After controlling for similarities among patients, including COVID-19 severity, age, sex, race and ethnicity, and underlying medical conditions, researchers found adults with obstructive sleep apnea in N3C, the largest study, were 75% more likely to experience long COVID. For adults in PCORnet, the increased odds of having long COVID was 12%. No significant links between sleep apnea and long COVID in children were found after researchers controlled for other medical conditions, including obesity.

A follow-up analysis with additional patients confirmed these associations – showing a link between obstructive sleep apnea and increased odds for long COVID in adults.

“Part of the challenge is that many of the risk factors for sleep apnea are also risk factors for COVID-19 outcomes,” said Thorpe. “We don’t know entirely why we are seeing this association.”

The researchers also found women in the N3C study had an 89% increased likelihood of having long COVID if they had obstructive sleep apnea, compared to a 59% increased chance for men.

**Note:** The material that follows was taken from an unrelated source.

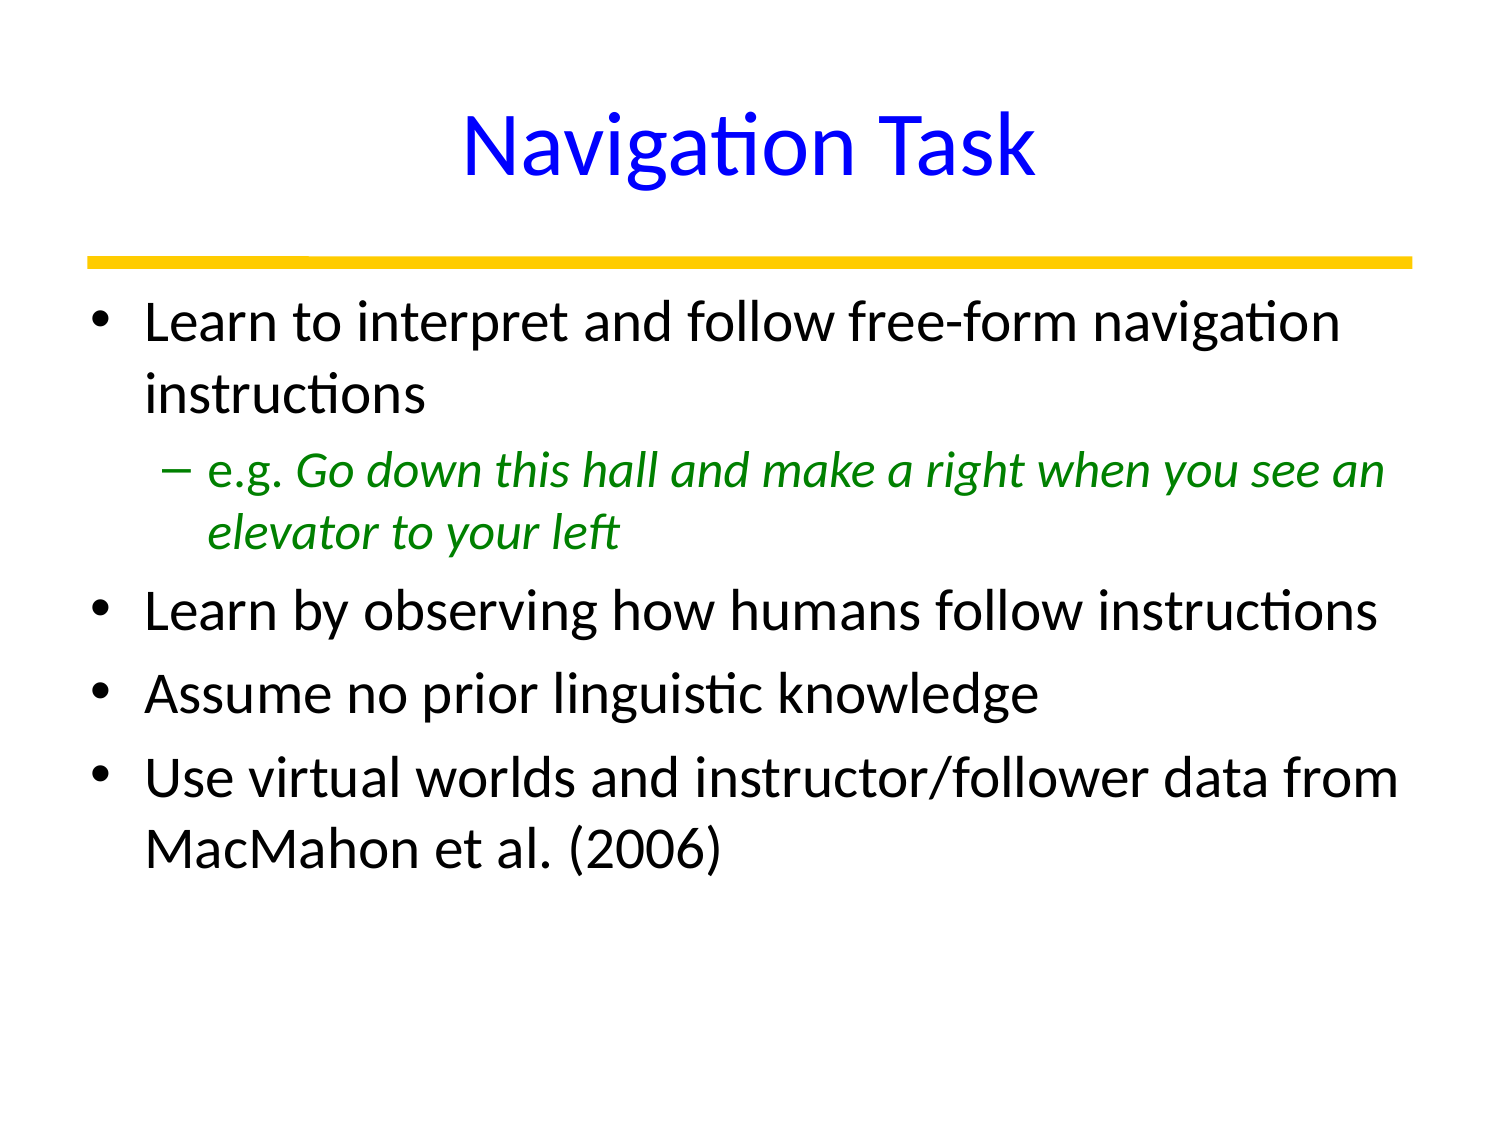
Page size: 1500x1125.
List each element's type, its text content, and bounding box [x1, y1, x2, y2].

The underlying associations aren’t clear. However, women diagnosed with obstructive sleep apnea included in this study may have had more severe conditions than men. Severity of obstructive sleep apnea was not controlled for, but sleep apnea is more likely to be undiagnosed in women – which could create a sample with women who have more severe cases. Other studies have also found that women may be more likely to be diagnosed with long COVID and seek health care for the condition.

Long COVID is an umbrella term for one or more symptoms that people can experience for weeks, months, or years after a COVID-19 infection. Multiple definitions were included in this review. The Centers for Disease Control and Prevention defines long COVID as symptoms that last for at least four weeks after infection, while the World Health Organization defines long COVID as symptoms that persist for at least three months.

Obstructive sleep apnea occurs when the upper airway becomes blocked during sleep, which interrupts breathing. The condition affects about 1 in 8 adults but is often underdiagnosed.

For more on this research, see Sleep Apnea Linked With Increased Long COVID Risks.

Reference: “Risk of post-acute sequelae of SARS-CoV-2 infection associated with pre-coronavirus disease obstructive sleep apnea diagnoses: an electronic health recordbased analysis from the researching coronavirus disease to enhance recovery initiative” by Hannah L Mandel, Gunnar Colleen, Sajjad Abedian, Nariman Ammar, L Charles Bailey, Tellen D Bennett, M Daniel Brannock, Shari B Brosnahan, Yu Chen, Christopher G Chute, Jasmin Divers, Michael D Evans, Melissa Haendel, Margaret A Hall, Kathryn Hirabayashi, Mady Hornig, Stuart D Katz, Ana C Krieger, Johanna Loomba, Vitaly Lorman, Diego R Mazzotti, Julie McMurry, Richard A Moffitt, Nathan M Pajor, Emily Pfaff, Jeff Radwell, Hanieh Razzaghi, Susan Redline, Elle Seibert, Anisha Sekar, Suchetha Sharma, Tanayott Thaweethai, Mark G Weiner, Yun Jae Yoo, Andrea Zhou and Lorna E Thorpe on behalf of the RECOVER Consortium, 11 May 2023, Sleep.
DOI: 10.1093/sleep/zsad126

The study was funded by RECOVER (OT2HL161847) and received additional support from the National Center for Advancing Translational Sciences (UL1TR002494).

The National Institutes of Health Researching COVID to Enhance Recovery (NIH RECOVER) Initiative is a $1.15 billion effort, including support through the American Rescue Plan Act of 2021, that seeks to identify how people recuperate from a COVID-19 infection, and who are at risk for developing post-acute sequelae of SARS-CoV-2 (PASC). Researchers are also working with patients, clinicians, and communities across the United States to identify strategies to prevent and treat the long-term effects of COVID – including long COVID.